Vous critiquez souvent l’attitude de l’Allemagne dans la gouvernance de l’Union européenne et voilà que Angela Merkel a pris les décisions les plus courageuses et humaines pour accueillir les migrants. Qu’en pensez-vous ?
Comme quoi le pire n’est jamais sûr ! Je me félicite qu’un grand pays européen ait décidé d’ouvrir ses frontières. C’est la preuve à mes yeux que lorsqu’un grand pays décide sur une question majeure de l’Union européenne de faire évoluer sa position, cela fait changer la position dans l’ensemble de l’Union européenne. La France devrait en tirer des conclusions, elle qui croit (je parle du gouvernement) que la seule manière de se comporter, c’est de suivre l’Allemagne sans discuter sur toutes les questions. J’en tire la conclusion que chaque pays européen peut être utile à faire avancer des causes justes à condition de garder sa liberté de parole et sa liberté de décision. La France serait bien inspirée d’en tirer des conclusions pour son attitude en Europe.
La France des droits de l’homme, vous y croyez encore ?
Je pense qu’il y a dans le peuple français un enracinement très profond de ces valeurs et on l’a vu avec la levée citoyenne en masse après les attentats de janvier dernier. On le voit avec les citoyens et les élus locaux chez qui la mobilisation est la plus forte en faveur des migrants. En revanche, il faut bien constater que nous avons des dirigeants politiques de la droite, du Front National et du gouvernement, qui sont en total décalage avec cette France des droits humains et qui ont perdu de vue ce qui devrait être une parole digne et forte de la France.
Il y a quelques semaines encore, les uns et les autres rivalisaient pour se présenter comme le plus ferme face à l’arrivée des migrants. Tout ça est en train de voler en éclat. Lorsque je suis rentré il y a un an de la visite des camps de Kobané, j’ai témoigné pour ces réfugiés dans l’indifférence politique et médiatique. On m’opposait des fins de non-recevoir à toutes mes demandes de changements de la politique de la France et l’Union européenne. Donc, effectivement, nos dirigeants politiques ne sont pas à la hauteur de ce qu’est la France et ce que continue de porter, je crois, une majorité du peuple français.
Les sondages annoncent Marine Le Pen au deuxième tour de la prochaine présidentielle contre le vainqueur de la primaire de la droite et du centre. Que dites-vous, notamment au vote ouvrier que le Parti Communiste a capté pendant des décennies, pour éviter ce duel ?
Le scénario de l’élection présidentielle, même s’il est martelé par la majorité des médias, n’est absolument pas écrit à l’heure qu’il est. Ceci dit, je crois que la cause profonde de la progression actuelle électorale du Front National, c’est la banalisation qui s’est répandue dans toute une série de milieux dirigeants des thèmes racistes et xénophobes du Front National. Heureusement des forces comme la nôtre continuent de combattre avec courage ces thèses. Ce qui se passe parmi les peuples européens sur la question des migrants nous donne confiance pour continuer ce combat.
= = = = = = =
Tâche à faire 1: Recopiez à l'identique les lignes des enregistrements, en commençant par celle qui contient « her bread choice, I » et en allant jusqu'à celle qui contient « experience similar issues », les deux incluses.
L'entretien et les enregistrements sont deux documents indépendants l'un de l'autre.

Données fournies:
= = = = = = =
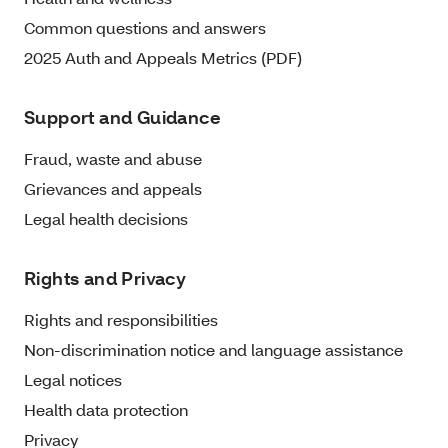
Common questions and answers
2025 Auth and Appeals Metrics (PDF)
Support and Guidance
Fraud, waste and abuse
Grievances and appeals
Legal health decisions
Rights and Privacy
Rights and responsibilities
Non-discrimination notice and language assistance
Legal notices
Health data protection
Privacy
= = = = = = =
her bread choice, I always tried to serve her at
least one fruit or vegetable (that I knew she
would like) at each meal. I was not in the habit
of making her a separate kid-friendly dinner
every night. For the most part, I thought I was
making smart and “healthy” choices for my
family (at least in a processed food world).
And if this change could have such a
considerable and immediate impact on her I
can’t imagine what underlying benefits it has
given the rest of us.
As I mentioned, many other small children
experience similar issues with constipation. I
= = = = = = =
Tâche à faire 2: Dans l'entretien, reprenez le passage qui commence par « Les sondages annoncent » et va jusqu'à « éviter ce duel ? », en remplaçant « sondages » par « enquêtes ».

Réponse rédigée 1:
her bread choice, I always tried to serve her at
least one fruit or vegetable (that I knew she
would like) at each meal. I was not in the habit
of making her a separate kid-friendly dinner
every night. For the most part, I thought I was
making smart and “healthy” choices for my
family (at least in a processed food world).
And if this change could have such a
considerable and immediate impact on her I
can’t imagine what underlying benefits it has
given the rest of us.
As I mentioned, many other small children
experience similar issues with constipation. I

Réponse rédigée 2:
Les enquêtes annoncent Marine Le Pen au deuxième tour de la prochaine présidentielle contre le vainqueur de la primaire de la droite et du centre. Que dites-vous, notamment au vote ouvrier que le Parti Communiste a capté pendant des décennies, pour éviter ce duel ?